Intransigence 911

August 20, 2012 on 6:01 pm by Michael Grey | In Pipe Bands, Random Thoughts, Tips | 5 Comments

The pipe band world is many things: unmercifully competitive, aggressive, cutthroat even – and, yes, occasionally collegial. But loving and nurturing? Not so much. The last little while I’ve stumbled on things said in public places (read: the Internet) and am genuinely incredulous at the anger, rage even, that pipe band music can elicit from people who purport to love the music. And to be clear: it’s not just the band I play in I’m talking about – it’s almost every band going, especially in the premier grade. It’s clearly powerful stuff we bring to the world through the wiggling of fingers and battering of sticks.

In trying to figure out this odd pipe band rage I’ve talked with a few [lots of] people. Exchanged email, too. No one seems to know why people freak out when pipe music is played outside what is believed to be the “acceptable pipe band music template” (or, at least, if not “freak out”, actively seek out every opportunity to insult, or, better yet, offend the pipe band music perps).

So I reflect. What is it these (mostly nameless) people say? Are there themes? Can we bucket their bile into categories [Yikes! A favourite corporate technique in problem-solving] and in so doing maybe understand the root of their issue(s)?

Here are some rage-against-the-computer-screen themes:

– The band is a show-off: They’re being different just to be different (i.e. “for it’s own sake”)
– The band thinks they’re clever but they’re not: trying to be “innovative”, rip off other musical forms: so “boring”, so pretentious – and done so badly
– The band is full of idiots: No one in the world likes it or plays their music why do they keep doing it?

Rather than lamely attempt to respond to improbabilities, I’ve just concluded three things:

1. People think the worst when it comes to what makes people do what they do, what motivates them.
2. Pipe band music matters to people, especially when it’s the kind of pipe band music they like to hear.
3. Pipe band enthusiasts lean to the hyper-competitive. Period. Prone, too, to the “Tall Poppy Syndrome“.
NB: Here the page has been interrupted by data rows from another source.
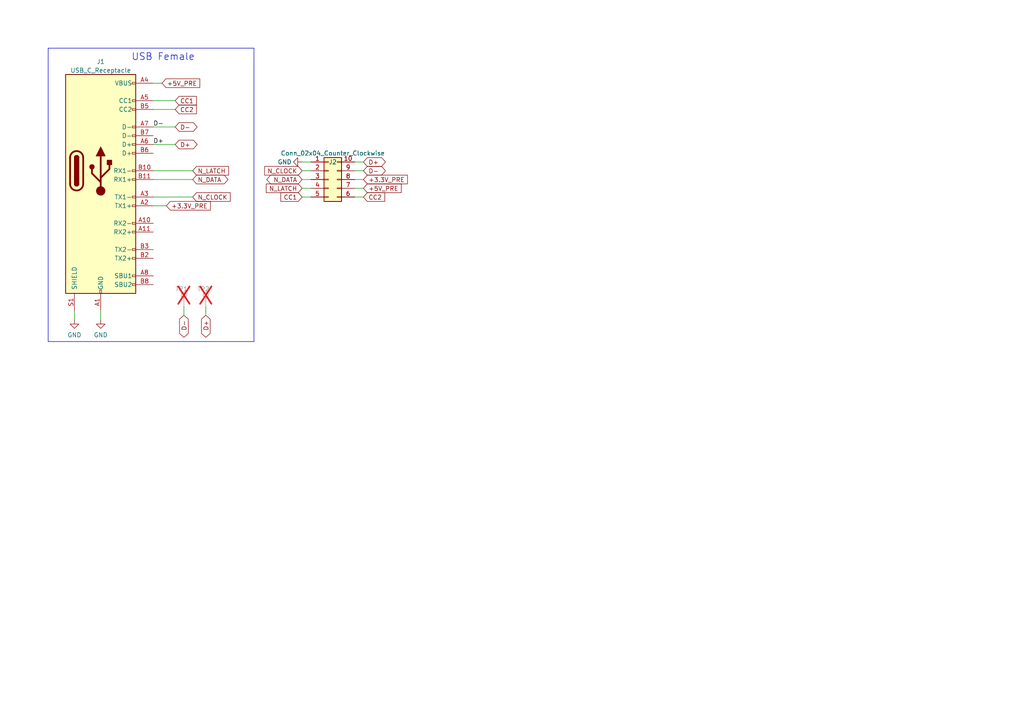
<source format=kicad_sch>
(kicad_sch (version 20230121) (generator eeschema)

  (uuid 96b77e32-573f-4fa2-b610-18b70ba59dc6)

  (paper "A4")

  


  (wire (pts (xy 44.45 24.13) (xy 46.99 24.13))
    (stroke (width 0) (type default))
    (uuid 08f88aa0-2a9b-4eb9-908f-6767efea7d2f)
  )
  (wire (pts (xy 44.45 57.15) (xy 55.88 57.15))
    (stroke (width 0) (type default))
    (uuid 169723c7-9497-49d8-9eb2-7203b1dac1de)
  )
  (polyline (pts (xy 73.66 13.97) (xy 73.66 99.06))
    (stroke (width 0) (type default))
    (uuid 185b6f12-bb4d-4f97-875c-c8584c4ce7a1)
  )

  (wire (pts (xy 102.87 52.07) (xy 105.41 52.07))
    (stroke (width 0) (type default))
    (uuid 1af181dd-dfdb-41a0-a661-ee561638e187)
  )
  (wire (pts (xy 29.21 90.17) (xy 29.21 92.71))
    (stroke (width 0) (type default))
    (uuid 2e357044-9ea0-4874-ba20-fe14aa434dcd)
  )
  (wire (pts (xy 44.45 29.21) (xy 50.8 29.21))
    (stroke (width 0) (type default))
    (uuid 4524617c-373b-4525-a8b6-85e0e669cd87)
  )
  (wire (pts (xy 87.63 52.07) (xy 90.17 52.07))
    (stroke (width 0) (type default))
    (uuid 5a9b8958-834b-42d2-900e-c1801f6bbfcd)
  )
  (wire (pts (xy 102.87 46.99) (xy 105.41 46.99))
    (stroke (width 0) (type default))
    (uuid 607e9740-d793-4085-8938-a013deef2c19)
  )
  (polyline (pts (xy 13.97 13.97) (xy 13.97 99.06))
    (stroke (width 0) (type default))
    (uuid 6bb76668-5137-4307-9cdd-7dcaa208c68f)
  )

  (wire (pts (xy 87.63 49.53) (xy 90.17 49.53))
    (stroke (width 0) (type default))
    (uuid 6e291e55-5f8f-42cd-ac00-dd0dd2492e8f)
  )
  (wire (pts (xy 44.45 31.75) (xy 50.8 31.75))
    (stroke (width 0) (type default))
    (uuid 6fe0f050-2110-4f5a-8d7c-cc3d4c6b0bbf)
  )
  (wire (pts (xy 44.45 36.83) (xy 50.8 36.83))
    (stroke (width 0) (type default))
    (uuid 76f28192-500e-44ac-b16f-74256ec085df)
  )
  (wire (pts (xy 102.87 54.61) (xy 105.41 54.61))
    (stroke (width 0) (type default))
    (uuid 7c24b362-d5c2-4339-8e5c-bfb68c569452)
  )
  (wire (pts (xy 21.59 90.17) (xy 21.59 92.71))
    (stroke (width 0) (type default))
    (uuid b5db9eaa-bdfb-445c-934d-ce8283ee83c5)
  )
  (wire (pts (xy 87.63 46.99) (xy 90.17 46.99))
    (stroke (width 0) (type default))
    (uuid cc17b5dd-35b5-4f13-9a42-603926937e7a)
  )
  (wire (pts (xy 102.87 57.15) (xy 105.41 57.15))
    (stroke (width 0) (type default))
    (uuid d00f0eec-1639-4502-8f3a-71a78700bd61)
  )
  (wire (pts (xy 102.87 49.53) (xy 105.41 49.53))
    (stroke (width 0) (type default))
    (uuid d13cd69d-9574-4241-bc8f-1c3e2e7362a8)
  )
  (wire (pts (xy 44.45 52.07) (xy 55.88 52.07))
    (stroke (width 0) (type default))
    (uuid d4b6b0f4-1842-4e29-b2f7-792d3366c470)
  )
  (wire (pts (xy 44.45 49.53) (xy 55.88 49.53))
    (stroke (width 0) (type default))
    (uuid d4f088ad-e178-406f-b0bf-1d9302ff18eb)
  )
  (polyline (pts (xy 13.97 13.97) (xy 73.66 13.97))
    (stroke (width 0) (type default))
    (uuid d629ace2-7304-45d8-961d-a34783e83768)
  )

  (wire (pts (xy 87.63 57.15) (xy 90.17 57.15))
    (stroke (width 0) (type default))
    (uuid dcf8a8cc-989b-47e4-a257-18da3bfd7807)
  )
  (wire (pts (xy 59.69 88.9) (xy 59.69 91.44))
    (stroke (width 0) (type default))
    (uuid de79dd9c-bc56-406b-bdc9-4451c2caadd3)
  )
  (wire (pts (xy 53.34 88.9) (xy 53.34 91.44))
    (stroke (width 0) (type default))
    (uuid e4854710-4e14-4479-8ba0-b983a4120c9e)
  )
  (wire (pts (xy 87.63 54.61) (xy 90.17 54.61))
    (stroke (width 0) (type default))
    (uuid e7b7690d-1fbd-4221-9c93-f21e7160397f)
  )
  (polyline (pts (xy 73.66 99.06) (xy 13.97 99.06))
    (stroke (width 0) (type default))
    (uuid e8aea819-3c2c-48f7-9976-543a9e09a184)
  )

  (wire (pts (xy 44.45 59.69) (xy 48.26 59.69))
    (stroke (width 0) (type default))
    (uuid e8f95aa1-e7a0-40bb-b778-27f7034c6fd5)
  )
  (wire (pts (xy 44.45 41.91) (xy 50.8 41.91))
    (stroke (width 0) (type default))
    (uuid f9307483-7249-42c5-a4ef-aaed43bd756a)
  )

  (text "USB Female\n" (at 38.1 17.78 0)
    (effects (font (size 2.0066 2.0066)) (justify left bottom))
    (uuid da3666c7-61f3-43dd-8678-4331f2b7ef60)
  )

  (label "D-" (at 44.45 36.83 0) (fields_autoplaced)
    (effects (font (size 1.27 1.27)) (justify left bottom))
    (uuid 06bb4819-6605-4965-b066-9f3a935a5e57)
  )
  (label "D+" (at 44.45 41.91 0) (fields_autoplaced)
    (effects (font (size 1.27 1.27)) (justify left bottom))
    (uuid 11145653-7d7e-4bdb-ad8a-ee9cdbfe58c2)
  )

  (global_label "N_CLOCK" (shape input) (at 87.63 49.53 180) (fields_autoplaced)
    (effects (font (size 1.27 1.27)) (justify right))
    (uuid 168fcf0b-bd77-4c38-a1ab-dfc14a747775)
    (property "Intersheetrefs" "${INTERSHEET_REFS}" (at 76.2575 49.53 0)
      (effects (font (size 1.27 1.27)) (justify right) hide)
    )
  )
  (global_label "+3.3V_PRE" (shape input) (at 48.26 59.69 0) (fields_autoplaced)
    (effects (font (size 1.27 1.27)) (justify left))
    (uuid 245f74c6-7886-4a71-8066-6bf6740ab6c2)
    (property "Intersheetrefs" "${INTERSHEET_REFS}" (at 60.9256 59.6106 0)
      (effects (font (size 1.27 1.27)) (justify left) hide)
    )
  )
  (global_label "D-" (shape bidirectional) (at 105.41 49.53 0) (fields_autoplaced)
    (effects (font (size 1.27 1.27)) (justify left))
    (uuid 3d24f9dd-496e-4ee4-9fa7-928a69518890)
    (property "Intersheetrefs" "${INTERSHEET_REFS}" (at 112.2695 49.53 0)
      (effects (font (size 1.27 1.27)) (justify left) hide)
    )
  )
  (global_label "N_DATA" (shape bidirectional) (at 55.88 52.07 0) (fields_autoplaced)
    (effects (font (size 1.27 1.27)) (justify left))
    (uuid 4e0fcbb1-5667-4db8-9ed6-304f086812a8)
    (property "Intersheetrefs" "${INTERSHEET_REFS}" (at 64.9171 51.9906 0)
      (effects (font (size 1.27 1.27)) (justify left) hide)
    )
  )
  (global_label "N_DATA" (shape bidirectional) (at 87.63 52.07 180) (fields_autoplaced)
    (effects (font (size 1.27 1.27)) (justify right))
    (uuid 58c3116f-d1f9-42a7-959c-754276a57975)
    (property "Intersheetrefs" "${INTERSHEET_REFS}" (at 76.9 52.07 0)
      (effects (font (size 1.27 1.27)) (justify right) hide)
    )
  )
  (global_label "CC1" (shape input) (at 50.8 29.21 0) (fields_autoplaced)
    (effects (font (size 1.27 1.27)) (justify left))
    (uuid 640776ec-9026-4e1a-90b6-b06cf369f3cf)
    (property "Intersheetrefs" "${INTERSHEET_REFS}" (at 57.4553 29.21 0)
      (effects (font (size 1.27 1.27)) (justify left) hide)
    )
  )
  (global_label "D-" (shape bidirectional) (at 50.8 36.83 0) (fields_autoplaced)
    (effects (font (size 1.27 1.27)) (justify left))
    (uuid 64ee6348-deb8-42ad-bd15-7fcca73bd696)
    (property "Intersheetrefs" "${INTERSHEET_REFS}" (at 55.9666 36.7506 0)
      (effects (font (size 1.27 1.27)) (justify left) hide)
    )
  )
  (global_label "+3.3V_PRE" (shape input) (at 105.41 52.07 0) (fields_autoplaced)
    (effects (font (size 1.27 1.27)) (justify left))
    (uuid 77831564-3edb-4fbe-8e49-3772aa563e2d)
    (property "Intersheetrefs" "${INTERSHEET_REFS}" (at 118.0756 51.9906 0)
      (effects (font (size 1.27 1.27)) (justify left) hide)
    )
  )
  (global_label "D+" (shape bidirectional) (at 59.69 91.44 270) (fields_autoplaced)
    (effects (font (size 1.27 1.27)) (justify right))
    (uuid 7ef84408-e364-4d3a-9a1d-0bf580b71249)
    (property "Intersheetrefs" "${INTERSHEET_REFS}" (at 59.69 97.4865 90)
      (effects (font (size 1.27 1.27)) (justify right) hide)
    )
  )
  (global_label "D+" (shape bidirectional) (at 105.41 46.99 0) (fields_autoplaced)
    (effects (font (size 1.27 1.27)) (justify left))
    (uuid 883c5cc7-1bb3-4f4f-b264-5de85c5c4a7b)
    (property "Intersheetrefs" "${INTERSHEET_REFS}" (at 112.2695 46.99 0)
      (effects (font (size 1.27 1.27)) (justify left) hide)
    )
  )
  (global_label "+5V_PRE" (shape input) (at 105.41 54.61 0) (fields_autoplaced)
    (effects (font (size 1.27 1.27)) (justify left))
    (uuid 8bc89215-a841-4f7c-ad67-4f602f2717ba)
    (property "Intersheetrefs" "${INTERSHEET_REFS}" (at 116.8429 54.61 0)
      (effects (font (size 1.27 1.27)) (justify left) hide)
    )
  )
  (global_label "+5V_PRE" (shape input) (at 46.99 24.13 0) (fields_autoplaced)
    (effects (font (size 1.27 1.27)) (justify left))
    (uuid 9a28ae15-2685-424d-8099-210dea6fe08f)
    (property "Intersheetrefs" "${INTERSHEET_REFS}" (at 57.8413 24.0506 0)
      (effects (font (size 1.27 1.27)) (justify left) hide)
    )
  )
  (global_label "D+" (shape bidirectional) (at 50.8 41.91 0) (fields_autoplaced)
    (effects (font (size 1.27 1.27)) (justify left))
    (uuid a3067e08-bfbb-4fd7-ada0-204b32eb98bd)
    (property "Intersheetrefs" "${INTERSHEET_REFS}" (at 55.9666 41.8306 0)
      (effects (font (size 1.27 1.27)) (justify left) hide)
    )
  )
  (global_label "N_LATCH" (shape input) (at 87.63 54.61 180) (fields_autoplaced)
    (effects (font (size 1.27 1.27)) (justify right))
    (uuid b4830b39-5073-4578-9cbe-a3496eda6c78)
    (property "Intersheetrefs" "${INTERSHEET_REFS}" (at 76.7413 54.61 0)
      (effects (font (size 1.27 1.27)) (justify right) hide)
    )
  )
  (global_label "CC1" (shape input) (at 87.63 57.15 180) (fields_autoplaced)
    (effects (font (size 1.27 1.27)) (justify right))
    (uuid cf19e9c1-9c59-445a-99bd-b32347b72176)
    (property "Intersheetrefs" "${INTERSHEET_REFS}" (at 80.9747 57.15 0)
      (effects (font (size 1.27 1.27)) (justify right) hide)
    )
  )
  (global_label "CC2" (shape input) (at 50.8 31.75 0) (fields_autoplaced)
    (effects (font (size 1.27 1.27)) (justify left))
    (uuid cf526e75-2bf2-4cb7-a9e2-4ce566c64a6f)
    (property "Intersheetrefs" "${INTERSHEET_REFS}" (at 57.4553 31.75 0)
      (effects (font (size 1.27 1.27)) (justify left) hide)
    )
  )
  (global_label "N_CLOCK" (shape input) (at 55.88 57.15 0) (fields_autoplaced)
    (effects (font (size 1.27 1.27)) (justify left))
    (uuid e77658e1-90f9-464c-8656-726b85243434)
    (property "Intersheetrefs" "${INTERSHEET_REFS}" (at 66.6709 57.0706 0)
      (effects (font (size 1.27 1.27)) (justify left) hide)
    )
  )
  (global_label "N_LATCH" (shape input) (at 55.88 49.53 0) (fields_autoplaced)
    (effects (font (size 1.27 1.27)) (justify left))
    (uuid e9ca30fb-ebea-47c1-9ef7-6fd737a3d9eb)
    (property "Intersheetrefs" "${INTERSHEET_REFS}" (at 66.1871 49.4506 0)
      (effects (font (size 1.27 1.27)) (justify left) hide)
    )
  )
  (global_label "D-" (shape bidirectional) (at 53.34 91.44 270) (fields_autoplaced)
    (effects (font (size 1.27 1.27)) (justify right))
    (uuid eaded556-b433-4f2d-9883-2892586a8798)
    (property "Intersheetrefs" "${INTERSHEET_REFS}" (at 53.34 97.4865 90)
      (effects (font (size 1.27 1.27)) (justify right) hide)
    )
  )
  (global_label "CC2" (shape input) (at 105.41 57.15 0) (fields_autoplaced)
    (effects (font (size 1.27 1.27)) (justify left))
    (uuid fd483e48-2544-4649-8861-39c9898b50a0)
    (property "Intersheetrefs" "${INTERSHEET_REFS}" (at 112.0653 57.15 0)
      (effects (font (size 1.27 1.27)) (justify left) hide)
    )
  )

  (symbol (lib_id "Connector:TestPoint") (at 59.69 88.9 0) (unit 1)
    (in_bom no) (on_board yes) (dnp yes)
    (uuid 13ee57cf-e881-4ec1-8939-e976e05de6f2)
    (property "Reference" "TP2" (at 57.15 83.82 0)
      (effects (font (size 1.27 1.27)) (justify left))
    )
    (property "Value" "TestPoint" (at 49.53 86.36 0)
      (effects (font (size 1.27 1.27)) (justify left) hide)
    )
    (property "Footprint" "TestPoint:TestPoint_Pad_D1.5mm" (at 64.77 88.9 0)
      (effects (font (size 1.27 1.27)) hide)
    )
    (property "Datasheet" "~" (at 64.77 88.9 0)
      (effects (font (size 1.27 1.27)) hide)
    )
    (pin "1" (uuid 52b37b70-f592-45a9-b991-c1909e09d8e4))
    (instances
      (project "uniphob_main"
        (path "/1c80a2ef-14b7-41e0-a360-7b658896bff6"
          (reference "TP2") (unit 1)
        )
      )
      (project "uniphob_breakout"
        (path "/96b77e32-573f-4fa2-b610-18b70ba59dc6"
          (reference "TP2") (unit 1)
        )
      )
      (project "procon_gcc_main_pcb"
        (path "/9ec9c1c0-f5f6-4920-ad47-c5d4aa989114"
          (reference "TP12") (unit 1)
        )
      )
    )
  )

  (symbol (lib_id "Connector:USB_C_Receptacle") (at 29.21 49.53 0) (unit 1)
    (in_bom yes) (on_board yes) (dnp no) (fields_autoplaced)
    (uuid 351bb3dd-bafd-4de4-89b5-ab4cdda12268)
    (property "Reference" "J1" (at 29.21 17.8902 0)
      (effects (font (size 1.27 1.27)))
    )
    (property "Value" "USB_C_Receptacle" (at 29.21 20.4271 0)
      (effects (font (size 1.27 1.27)))
    )
    (property "Footprint" "uniphob_footprints:Shou Han Type-C 24P QCHT" (at 33.02 49.53 0)
      (effects (font (size 1.27 1.27)) hide)
    )
    (property "Datasheet" "https://www.usb.org/sites/default/files/documents/usb_type-c.zip" (at 33.02 49.53 0)
      (effects (font (size 1.27 1.27)) hide)
    )
    (property "MPN" "Shou Han Type-C 24P QCHT" (at 29.21 49.53 0)
      (effects (font (size 1.27 1.27)) hide)
    )
    (pin "A1" (uuid 24fef5c4-a355-45d5-b777-087fd6e10709))
    (pin "A10" (uuid fda61522-6b43-4deb-9e64-a5e4236c04b1))
    (pin "A11" (uuid 1642a387-8975-45f6-b845-4f0e7dda8afa))
    (pin "A12" (uuid 909e3176-fdf6-4f7a-82b8-b62f3f2083f8))
    (pin "A2" (uuid 6c378f34-8e1f-461c-852e-f769499e1d14))
    (pin "A3" (uuid 7cb480ea-44b5-4528-80e3-3f30d4ff08b1))
    (pin "A4" (uuid 88faa9c3-80a1-4a56-b91b-41bd40dcb2e2))
    (pin "A5" (uuid 4cd54b1f-c410-4c61-bc15-d0bef1a5e7a4))
    (pin "A6" (uuid 3a8b6193-f5bc-4632-986e-f888b3f90955))
    (pin "A7" (uuid e87310c7-1a47-4956-8030-3d5caaa60c75))
    (pin "A8" (uuid 09ced40c-b0aa-45ae-b070-06f8fabc0915))
    (pin "A9" (uuid 75968f8b-9f28-4eb5-91b9-f23393277ce3))
    (pin "B1" (uuid 78f7d06c-8871-4301-8cd7-e861b6c0e3dd))
    (pin "B10" (uuid 0f2adbad-17ab-41b2-838c-48e04f935e38))
    (pin "B11" (uuid e86ab0ae-b67e-4391-ab04-68a52daf9517))
    (pin "B12" (uuid 06f270ba-2de0-4a8c-8e0a-e319c4797e32))
    (pin "B2" (uuid 86c65749-ffd2-435d-a8f4-1ef3b8ed9491))
    (pin "B3" (uuid be13bb01-69c7-4649-8e79-67dfd8538a94))
    (pin "B4" (uuid b42d6e1e-1ce4-4941-9ad9-80c9ba803325))
    (pin "B5" (uuid c12c0315-f5f7-4fd8-9be7-26c32412c9d6))
    (pin "B6" (uuid 528df02d-35f6-4569-8160-56b3f4141291))
    (pin "B7" (uuid 68eb5970-0be5-46f5-87c2-5b85ffea5841))
    (pin "B8" (uuid 475e6a37-7033-43c4-893d-fdc17cc1057a))
    (pin "B9" (uuid 4ef865c2-9aab-444b-ab28-a3f9665f8870))
    (pin "S1" (uuid 3294b7dc-43bd-4241-aa2a-6132c71a7560))
    (instances
      (project "uniphob_main"
        (path "/1c80a2ef-14b7-41e0-a360-7b658896bff6"
          (reference "J1") (unit 1)
        )
      )
      (project "uniphob_breakout"
        (path "/96b77e32-573f-4fa2-b610-18b70ba59dc6"
          (reference "J1") (unit 1)
        )
      )
      (project "procon_gcc_main_pcb"
        (path "/9ec9c1c0-f5f6-4920-ad47-c5d4aa989114"
          (reference "J9") (unit 1)
        )
      )
    )
  )

  (symbol (lib_id "Connector:TestPoint") (at 53.34 88.9 0) (unit 1)
    (in_bom no) (on_board yes) (dnp yes)
    (uuid 4956b3a3-6dca-4abf-9160-87afca70f700)
    (property "Reference" "TP1" (at 50.8 83.82 0)
      (effects (font (size 1.27 1.27)) (justify left))
    )
    (property "Value" "TestPoint" (at 43.18 86.36 0)
      (effects (font (size 1.27 1.27)) (justify left) hide)
    )
    (property "Footprint" "TestPoint:TestPoint_Pad_D1.5mm" (at 58.42 88.9 0)
      (effects (font (size 1.27 1.27)) hide)
    )
    (property "Datasheet" "~" (at 58.42 88.9 0)
      (effects (font (size 1.27 1.27)) hide)
    )
    (pin "1" (uuid 95791184-9be0-45d9-8544-a0221a63dc26))
    (instances
      (project "uniphob_main"
        (path "/1c80a2ef-14b7-41e0-a360-7b658896bff6"
          (reference "TP1") (unit 1)
        )
      )
      (project "uniphob_breakout"
        (path "/96b77e32-573f-4fa2-b610-18b70ba59dc6"
          (reference "TP1") (unit 1)
        )
      )
      (project "procon_gcc_main_pcb"
        (path "/9ec9c1c0-f5f6-4920-ad47-c5d4aa989114"
          (reference "TP10") (unit 1)
        )
      )
    )
  )

  (symbol (lib_id "power:GND") (at 87.63 46.99 270) (unit 1)
    (in_bom yes) (on_board yes) (dnp no)
    (uuid 95b0931e-7ea7-4347-904a-e99cb1941bde)
    (property "Reference" "#PWR055" (at 81.28 46.99 0)
      (effects (font (size 1.27 1.27)) hide)
    )
    (property "Value" "GND" (at 82.55 46.99 90)
      (effects (font (size 1.27 1.27)))
    )
    (property "Footprint" "" (at 87.63 46.99 0)
      (effects (font (size 1.27 1.27)) hide)
    )
    (property "Datasheet" "" (at 87.63 46.99 0)
      (effects (font (size 1.27 1.27)) hide)
    )
    (pin "1" (uuid 6376f86e-db02-422e-a8f4-6ab8da2db1e3))
    (instances
      (project "uniphob_main"
        (path "/1c80a2ef-14b7-41e0-a360-7b658896bff6"
          (reference "#PWR055") (unit 1)
        )
      )
      (project "uniphob_breakout"
        (path "/96b77e32-573f-4fa2-b610-18b70ba59dc6"
          (reference "#PWR03") (unit 1)
        )
      )
      (project "procon_gcc_main_pcb"
        (path "/9ec9c1c0-f5f6-4920-ad47-c5d4aa989114"
          (reference "#PWR0136") (unit 1)
        )
      )
    )
  )

  (symbol (lib_id "power:GND") (at 29.21 92.71 0) (unit 1)
    (in_bom yes) (on_board yes) (dnp no)
    (uuid 9b55b323-0cab-4af4-b6de-f963e0b9de9a)
    (property "Reference" "#PWR02" (at 29.21 99.06 0)
      (effects (font (size 1.27 1.27)) hide)
    )
    (property "Value" "GND" (at 29.21 97.155 0)
      (effects (font (size 1.27 1.27)))
    )
    (property "Footprint" "" (at 29.21 92.71 0)
      (effects (font (size 1.27 1.27)) hide)
    )
    (property "Datasheet" "" (at 29.21 92.71 0)
      (effects (font (size 1.27 1.27)) hide)
    )
    (pin "1" (uuid 9874ee84-0cc6-41d3-bddc-3b72bc200007))
    (instances
      (project "uniphob_main"
        (path "/1c80a2ef-14b7-41e0-a360-7b658896bff6"
          (reference "#PWR02") (unit 1)
        )
      )
      (project "uniphob_breakout"
        (path "/96b77e32-573f-4fa2-b610-18b70ba59dc6"
          (reference "#PWR02") (unit 1)
        )
      )
      (project "procon_gcc_main_pcb"
        (path "/9ec9c1c0-f5f6-4920-ad47-c5d4aa989114"
          (reference "#PWR0122") (unit 1)
        )
      )
    )
  )

  (symbol (lib_id "power:GND") (at 21.59 92.71 0) (unit 1)
    (in_bom yes) (on_board yes) (dnp no)
    (uuid b6808c7f-fce6-4ab2-9d57-3eef0de74695)
    (property "Reference" "#PWR01" (at 21.59 99.06 0)
      (effects (font (size 1.27 1.27)) hide)
    )
    (property "Value" "GND" (at 21.59 97.155 0)
      (effects (font (size 1.27 1.27)))
    )
    (property "Footprint" "" (at 21.59 92.71 0)
      (effects (font (size 1.27 1.27)) hide)
    )
    (property "Datasheet" "" (at 21.59 92.71 0)
      (effects (font (size 1.27 1.27)) hide)
    )
    (pin "1" (uuid 6098dbb6-f1ff-4666-9984-4e8900e94dcb))
    (instances
      (project "uniphob_main"
        (path "/1c80a2ef-14b7-41e0-a360-7b658896bff6"
          (reference "#PWR01") (unit 1)
        )
      )
      (project "uniphob_breakout"
        (path "/96b77e32-573f-4fa2-b610-18b70ba59dc6"
          (reference "#PWR01") (unit 1)
        )
      )
      (project "procon_gcc_main_pcb"
        (path "/9ec9c1c0-f5f6-4920-ad47-c5d4aa989114"
          (reference "#PWR07") (unit 1)
        )
      )
    )
  )

  (symbol (lib_id "Connector_Generic:Conn_02x05_Counter_Clockwise") (at 95.25 52.07 0) (unit 1)
    (in_bom yes) (on_board yes) (dnp no)
    (uuid d2a2f9d8-26bd-4648-9982-178a0c3fc1a1)
    (property "Reference" "J5" (at 96.52 46.99 0)
      (effects (font (size 1.27 1.27)))
    )
    (property "Value" "Conn_02x04_Counter_Clockwise" (at 96.52 44.45 0)
      (effects (font (size 1.27 1.27)))
    )
    (property "Footprint" "Connector_PinSocket_2.00mm:PinSocket_2x04_P2.00mm_Vertical" (at 95.25 52.07 0)
      (effects (font (size 1.27 1.27)) hide)
    )
    (property "Datasheet" "~" (at 95.25 52.07 0)
      (effects (font (size 1.27 1.27)) hide)
    )
    (pin "1" (uuid e040f08a-7188-405a-9659-99307ac3487a))
    (pin "10" (uuid 5a13c66a-e087-4dfd-9aaf-3cbef42546c6))
    (pin "2" (uuid aa9c40ae-1c5b-4799-8d96-3cf04679f16a))
    (pin "3" (uuid f57e6850-bcb5-4fd2-bc25-72cb3fb34ce2))
    (pin "4" (uuid 13e1be97-4dbe-44e2-bba4-60c8528a7785))
    (pin "5" (uuid c8664fa0-b74a-4295-acff-4458c5926880))
    (pin "6" (uuid 405678b1-2783-4248-9347-349178bebbf7))
    (pin "7" (uuid b48d3f8b-bd6d-4cac-97a7-6d70447781dc))
    (pin "8" (uuid 9f92cd59-76a5-4245-8d42-956f414458cb))
    (pin "9" (uuid 097d00df-2e4e-4d31-aa11-19fbd2aaf0d3))
    (instances
      (project "uniphob_main"
        (path "/1c80a2ef-14b7-41e0-a360-7b658896bff6"
          (reference "J5") (unit 1)
        )
      )
      (project "uniphob_breakout"
        (path "/96b77e32-573f-4fa2-b610-18b70ba59dc6"
          (reference "J2") (unit 1)
        )
      )
    )
  )

  (sheet_instances
    (path "/" (page "1"))
  )
)

</source>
Oh, and one more, courtesy of Confucius: “They must often change, who would be constant in happiness or wisdom.”



  1. I agree with 1-3, but do you think that the extent of the competitiveness and lack of musical charity might not also be a result of the fact that many pipe band people treat the whole thing as a sport rather than an art? That’s not to say that artists, including musicians in other musical forms, are not sometimes competitive or dogmatic (of course they can be), but pipe band people, and particularly pipers, are, with some notable exceptions, different from other musicians I know and tend to be competitive in the way athletes are rather than the way other musicians I know are.

    Comment by jamsie an t-sealgair — August 21, 2012 #

  2. It’s bound to be frustrating. Jamsie Gaelic raises a good point. The competitive nature makes people give everything a competitive edge. When threatened, competitively, the tendency is to try to diminish the threat, often by belittling it. Perhaps pipe band “artists” aren’t really up to the challenge of ultra-creativity, so they are threatened by it and try to run it down. And then there is the cultural difference. The “New World” is based on change. Everything is about change. Immigrants want big change. They are ready to accept a new way of life. The Auld World? Not so much.

    Comment by aberthoff — August 21, 2012 #

  3. Jamsie: you’re right. Some view pipe band competitions as battle, so maybe it is war over sport. Andrew: good points. I agree.


    Comment by Michael Grey — August 21, 2012 #

  4. Tall Popeye Syndrome:

    My how true.

    In may, 2013 it will be the 100th anniversary of Stravinksy’s debut of the music and ballet of the Rite of Spring. This modal/atonal piece rocked the hell out of classical music and ballet. Arguments and then fist fights broke out in the first half, while Maurice Ravel (Yes the Bolero guy)stood on his chair screaming “:Genius….Genius”

    Police were called and settled the crowd at intermission. In the second half, full scale rioting erupted, with Stravinsky fleeing the theatre before the end of the performance.

    And today the Rite of Spring is a premiere piece for performance.

    Let’s put all of this into that perspective.

    Comment by billlivingstone — August 22, 2012 #

  5. That’s a bit info I wasn’t aware of, thanks, Bill. Yes, exactly, we need to put all this in perspective: it’s only music. Mind you, Stravinksy’s work caused a riot, wouldn’t that be fun!